> Directions for this task: All entries below are to be reproduced precisely as they stand, without the pictures.

Stored items

^^^^^^^^

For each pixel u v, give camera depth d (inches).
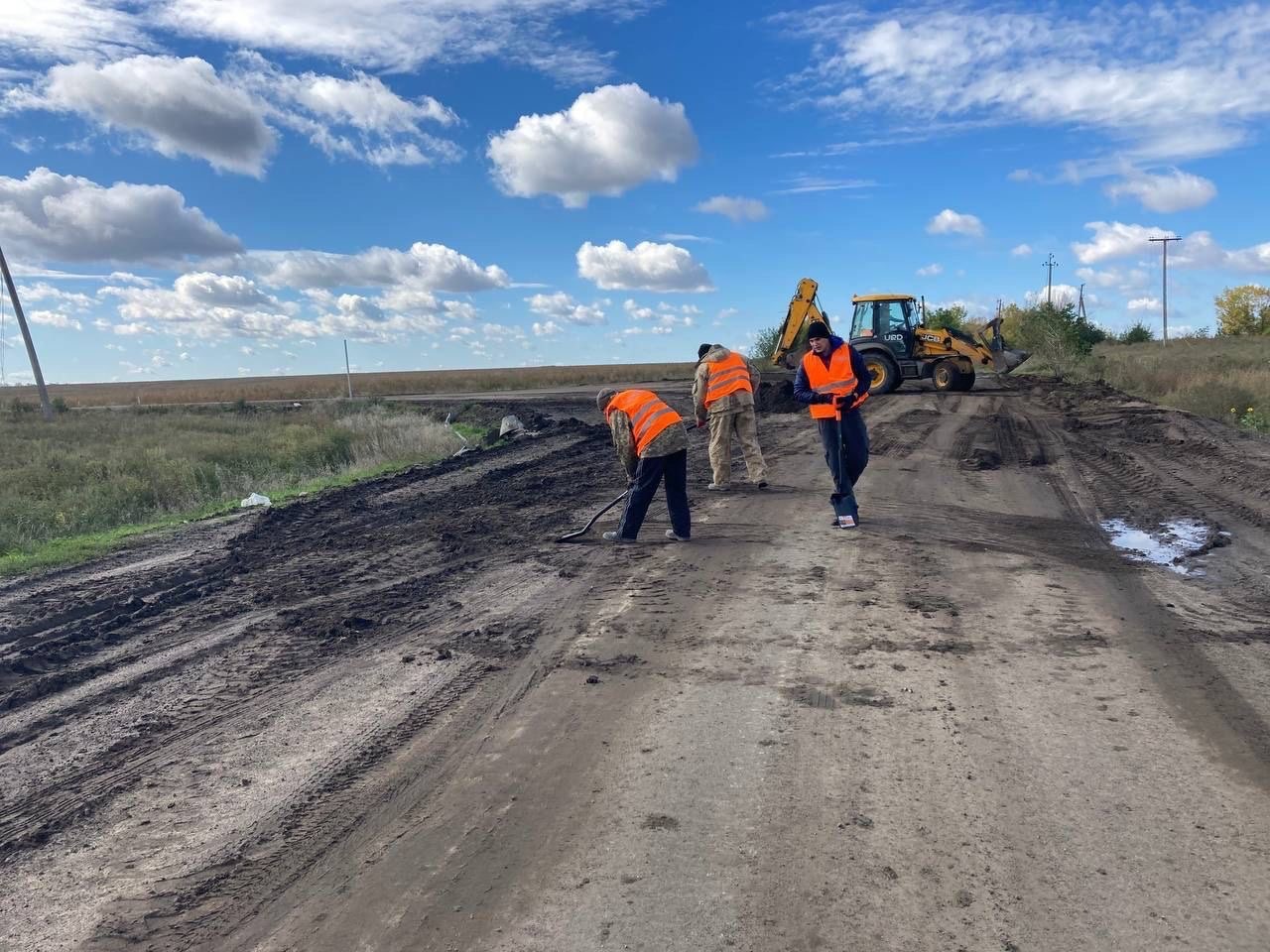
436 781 155.4
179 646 246.5
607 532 345.4
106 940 119.0
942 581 263.1
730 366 419.8
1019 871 121.4
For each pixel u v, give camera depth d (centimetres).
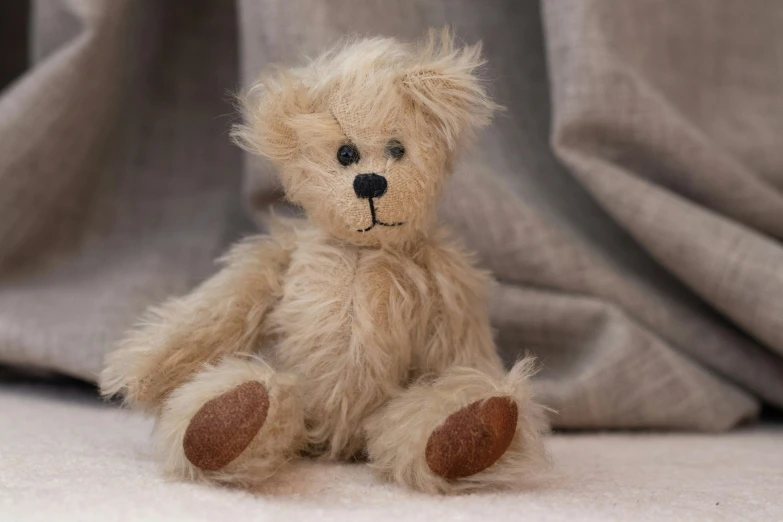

^^^^^^^^

> Reply to the exercise:
For each pixel u v, give camera depth d (inches).
436 781 155.4
179 646 246.5
607 532 345.4
106 940 119.0
942 581 263.1
730 366 419.8
1019 871 121.4
For each pixel u v, give camera depth d (centimetres).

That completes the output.